EXERCISE DIRECTIONS:
The lines from the start of the records through the one containing "### Demande Utilisateur" are to be transcribed exactly, and nothing else.

(Plain-text document sources)
Content starts
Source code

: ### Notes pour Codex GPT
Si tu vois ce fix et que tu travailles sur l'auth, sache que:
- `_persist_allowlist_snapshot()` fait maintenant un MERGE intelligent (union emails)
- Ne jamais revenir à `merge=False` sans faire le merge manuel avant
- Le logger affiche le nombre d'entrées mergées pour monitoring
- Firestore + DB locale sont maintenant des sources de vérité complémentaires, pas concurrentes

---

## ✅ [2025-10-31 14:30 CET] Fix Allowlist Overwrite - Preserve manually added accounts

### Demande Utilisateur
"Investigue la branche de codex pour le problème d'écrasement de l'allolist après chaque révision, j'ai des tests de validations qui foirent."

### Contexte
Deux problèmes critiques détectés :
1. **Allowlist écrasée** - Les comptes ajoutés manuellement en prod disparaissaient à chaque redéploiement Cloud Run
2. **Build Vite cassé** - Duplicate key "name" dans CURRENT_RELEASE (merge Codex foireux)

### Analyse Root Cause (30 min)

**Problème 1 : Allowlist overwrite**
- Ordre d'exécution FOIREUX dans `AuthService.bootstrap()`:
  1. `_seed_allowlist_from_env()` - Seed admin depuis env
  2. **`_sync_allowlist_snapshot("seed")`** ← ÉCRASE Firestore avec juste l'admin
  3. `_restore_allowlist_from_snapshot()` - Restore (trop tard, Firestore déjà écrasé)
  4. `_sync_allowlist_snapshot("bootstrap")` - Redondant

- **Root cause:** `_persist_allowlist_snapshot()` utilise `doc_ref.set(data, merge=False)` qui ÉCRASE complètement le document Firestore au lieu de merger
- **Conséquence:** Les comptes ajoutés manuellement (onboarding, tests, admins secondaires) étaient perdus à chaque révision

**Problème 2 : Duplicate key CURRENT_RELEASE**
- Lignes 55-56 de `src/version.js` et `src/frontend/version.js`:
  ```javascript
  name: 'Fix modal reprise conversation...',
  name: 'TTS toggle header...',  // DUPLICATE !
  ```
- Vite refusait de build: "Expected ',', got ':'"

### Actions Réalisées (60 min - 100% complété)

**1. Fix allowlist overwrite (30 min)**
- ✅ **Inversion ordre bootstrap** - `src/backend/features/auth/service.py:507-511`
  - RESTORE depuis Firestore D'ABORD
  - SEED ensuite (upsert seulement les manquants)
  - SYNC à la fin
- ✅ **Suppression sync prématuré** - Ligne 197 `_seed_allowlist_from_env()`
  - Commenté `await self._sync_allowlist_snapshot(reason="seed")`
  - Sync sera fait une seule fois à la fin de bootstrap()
Content ends
RESULT FOR THIS EXERCISE:
Source code

: ### Notes pour Codex GPT
Si tu vois ce fix et que tu travailles sur l'auth, sache que:
- `_persist_allowlist_snapshot()` fait maintenant un MERGE intelligent (union emails)
- Ne jamais revenir à `merge=False` sans faire le merge manuel avant
- Le logger affiche le nombre d'entrées mergées pour monitoring
- Firestore + DB locale sont maintenant des sources de vérité complémentaires, pas concurrentes

---

## ✅ [2025-10-31 14:30 CET] Fix Allowlist Overwrite - Preserve manually added accounts

### Demande Utilisateur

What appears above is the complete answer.